Investing in startups is always a risk - for every Tesla, you get about 50 Segways. It’s not ideal. The limits of human intuition mean that identifying the next big thing is neither easy nor straightforward. In fact, it’s much easier to pick products that will certainly fail.
Given that it’s so hard for investors to find good prospects for growth, it’s no wonder that they’re now turning to AI. A group of venture capitalists have begun to build in-house tech platforms designed to guide their investments. How is it going to work?
Can AI Out-Judge VC’s Expertise?
To start with, let’s look at how non-computer-assisted VCs do when it comes to picking companies to invest in. Short answer? Not particularly well.
Right off the bat, only two out of every ten companies backed by venture capital will ever produce a substantial ROI. Of the rest, four will fail, and four will return the original investment without producing a large monetary return. With just a 20% success rate, it looks like AI will have a relatively low bar to clear.
One of the advantages that AI has is that it can ingest and consider more information about a given company than can any merely human VC. It can then use this data more ably, allowing AI to find correlations that human VCs might miss.
For example, a venture capital AI might use a graph of publicly available data from LinkedIn, app stores, and previous funding rounds, all of which represent volumes of information. It would then compare this information to various funding targets, looking for similarities between these funding targets and other companies that gained success in the past. A worthy candidate for investment has many similarities.

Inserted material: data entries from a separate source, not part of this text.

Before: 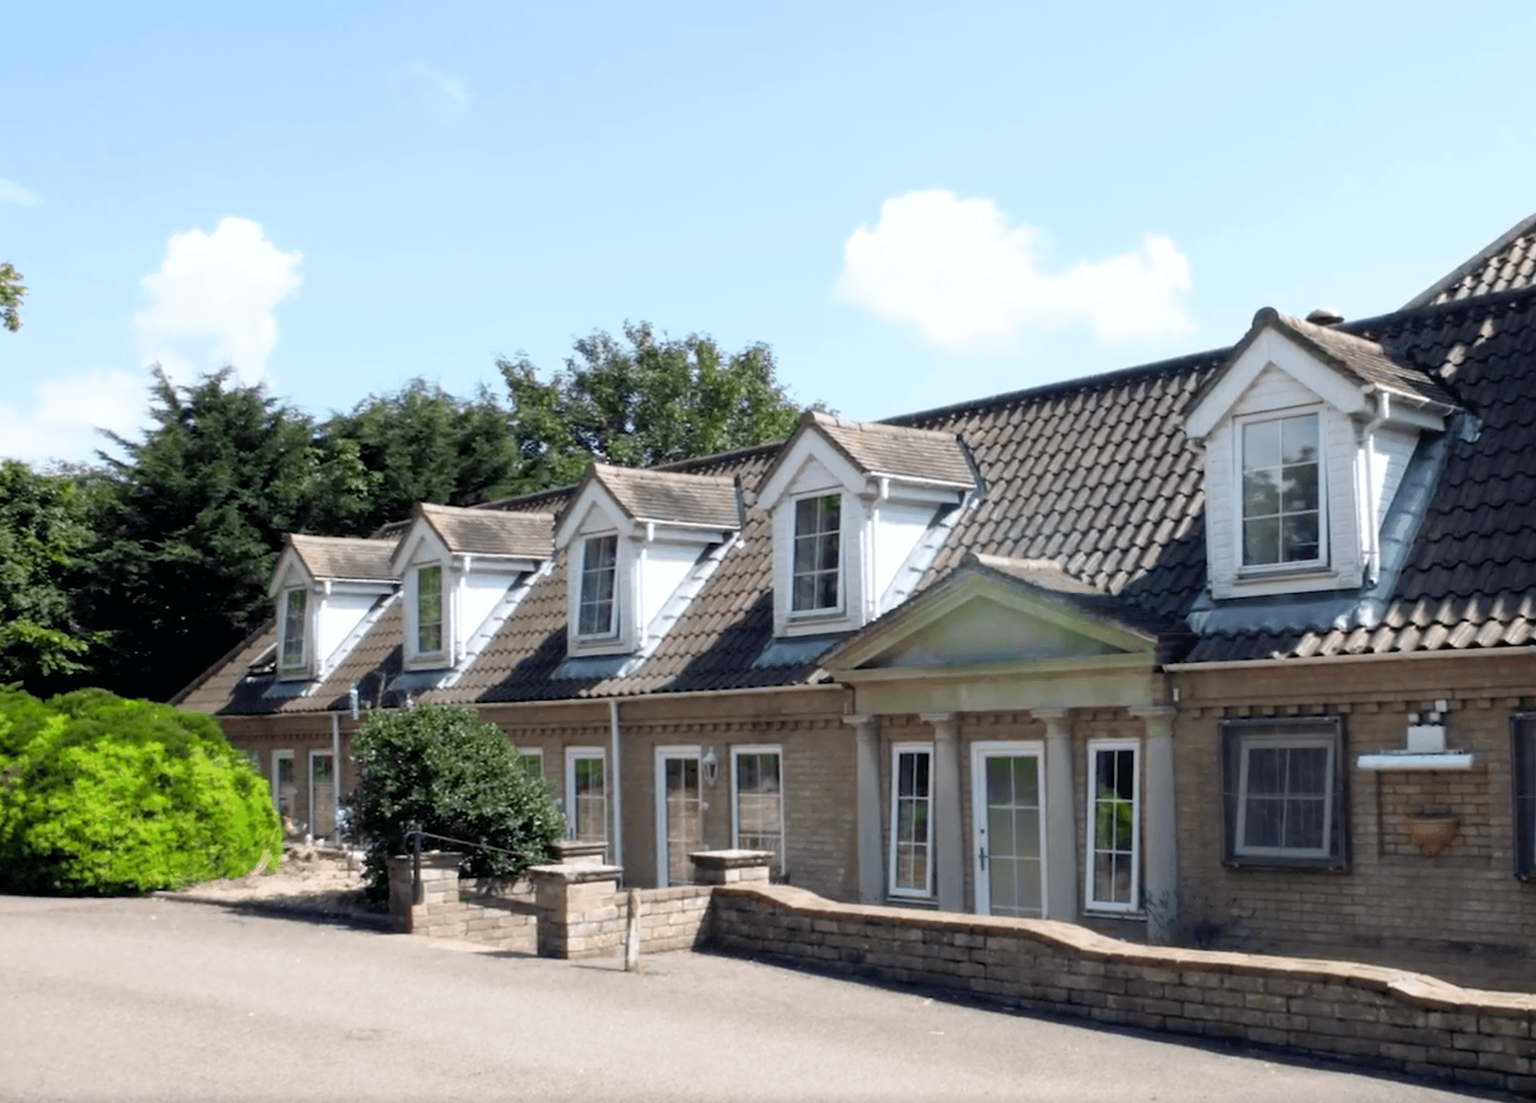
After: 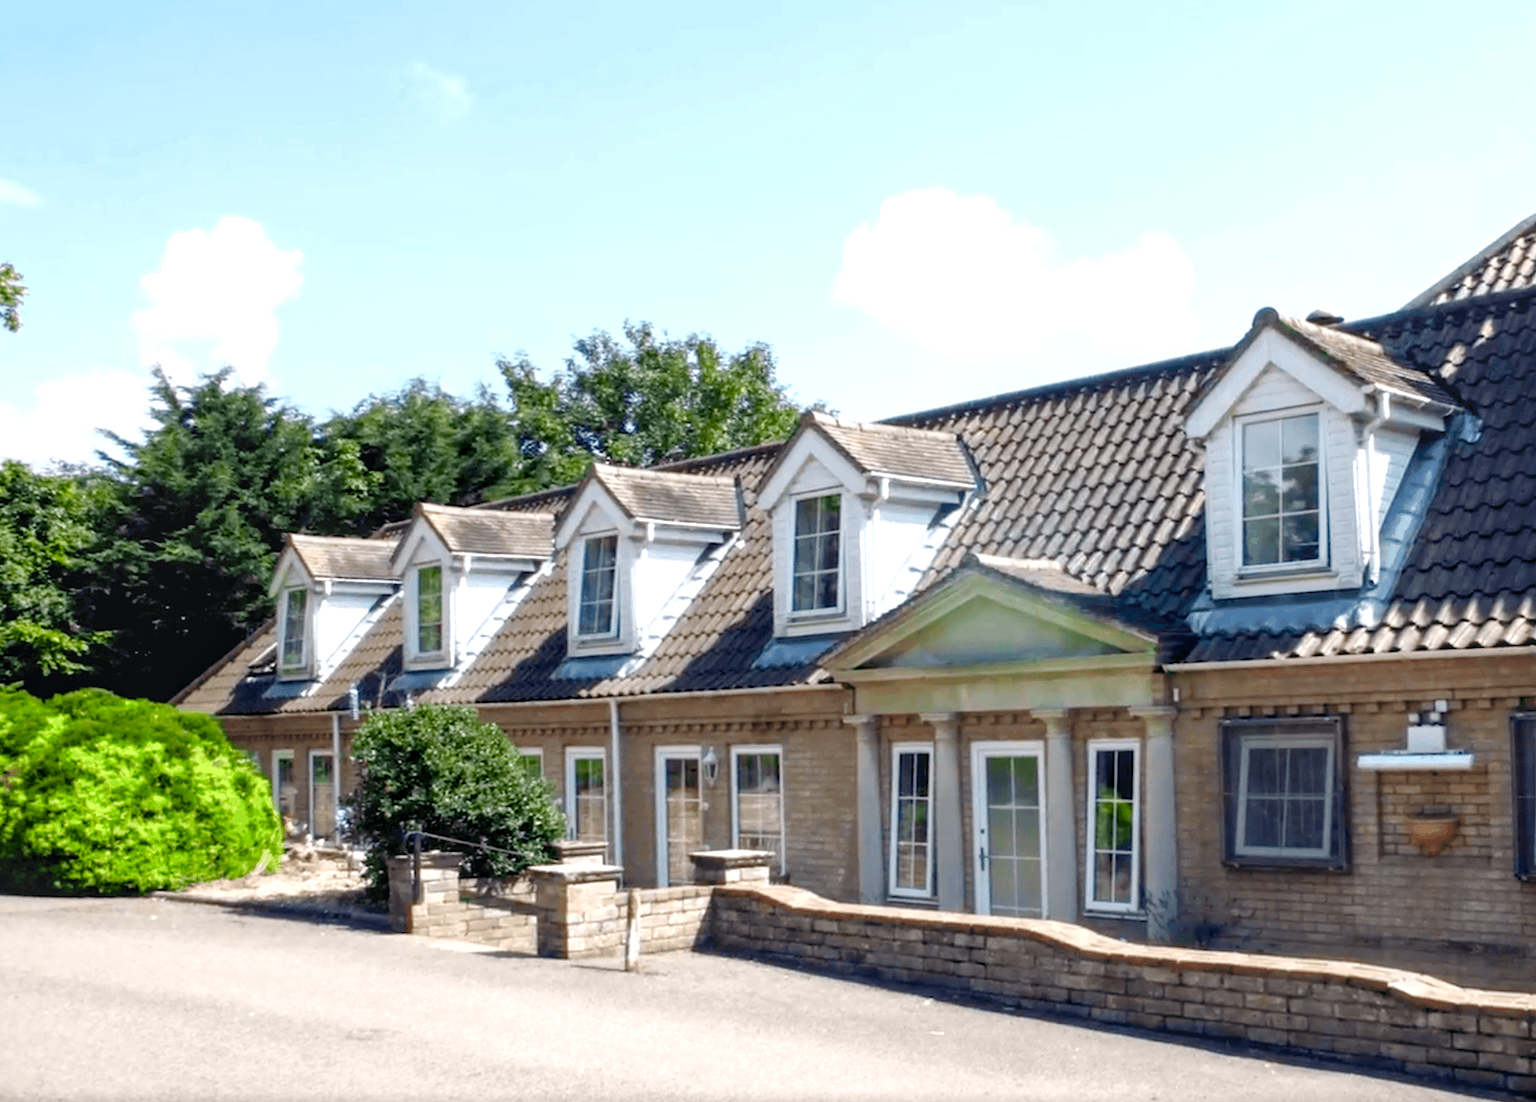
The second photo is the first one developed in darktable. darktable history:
local contrast: on, module defaults
color zones: curves: ch0 [(0, 0.613) (0.01, 0.613) (0.245, 0.448) (0.498, 0.529) (0.642, 0.665) (0.879, 0.777) (0.99, 0.613)]; ch1 [(0, 0) (0.143, 0) (0.286, 0) (0.429, 0) (0.571, 0) (0.714, 0) (0.857, 0)], mix -121.96%
color balance rgb: perceptual saturation grading › global saturation 20%, perceptual saturation grading › highlights -50%, perceptual saturation grading › shadows 30%, perceptual brilliance grading › global brilliance 10%, perceptual brilliance grading › shadows 15%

This approach may already be bearing fruit. EQT ventures report that three of its top five investments from 2016 were sourced through its in-house AI platform. Will other VC firms follow suit?

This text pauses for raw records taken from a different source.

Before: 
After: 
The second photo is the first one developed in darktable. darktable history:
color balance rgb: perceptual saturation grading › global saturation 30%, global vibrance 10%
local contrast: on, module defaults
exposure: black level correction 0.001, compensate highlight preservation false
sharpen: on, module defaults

What Are the Risks from Using AI to Power Investment?
One thing to consider is that VC firms routinely throw around hundreds of millions of dollars. Although AI strategies are showing early signs of success, the consequences of failure could be startling. How can investors insulate themselves from risk in terms of their AI strategy?

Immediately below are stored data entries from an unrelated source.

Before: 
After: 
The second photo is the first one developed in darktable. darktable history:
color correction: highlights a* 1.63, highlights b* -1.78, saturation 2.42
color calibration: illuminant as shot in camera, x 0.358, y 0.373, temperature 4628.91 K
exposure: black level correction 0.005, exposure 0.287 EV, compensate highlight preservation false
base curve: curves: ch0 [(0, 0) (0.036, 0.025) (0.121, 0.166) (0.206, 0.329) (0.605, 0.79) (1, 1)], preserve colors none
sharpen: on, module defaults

One thing to be sure of is that your AI tool should make auditable decisions. Many AI technologies don’t do this—they ingest the data that they’re given, emit a decision, and at no point do they understand their reasoning. This is technically difficult to do—it’s not like a human being saying, “I made this decision because of reasons X, Y, and Z.” That’s because an AI platform may consider trillions of data points when making a decision. It may be challenging to determine which of these data points are weighted most strongly.
The next thing to understand is how to test the validity of your in-house AI platform. Testing for AI isn’t like testing other software—and again, hundreds of millions of dollars are at stake. How do you know that your AI is getting it right?
Effectively, you’ll be testing your AI product for as long as it’s in production. Developers need to continually manage AI models, verify that their training data produces good results, and validate their techniques. There are several places where AI can fail.
There’s a risk that because VC firms are developing AI models in-house, they won’t have as much institutional knowledge of best practices. As such, some firms may under-bake their AI products or use them in ways that they weren’t intended to be used. Given the amount of money at stake, these risks can’t be underestimated.
Where Does the Technology Go from Here?
Assuming that everything goes well, the role of AI in venture capital may go beyond the investment realm. After all, these products are intended to identify the characteristics of successful companies. This means that if a VC firm chooses to invest in a company and doesn’t have all of those characteristics, they may use their AI to recommend changes. Moving forward, we may see a future in which a company’s organization, product development, and go-to-market strategy are all subtly directed by a VC’s artificial intelligence platform.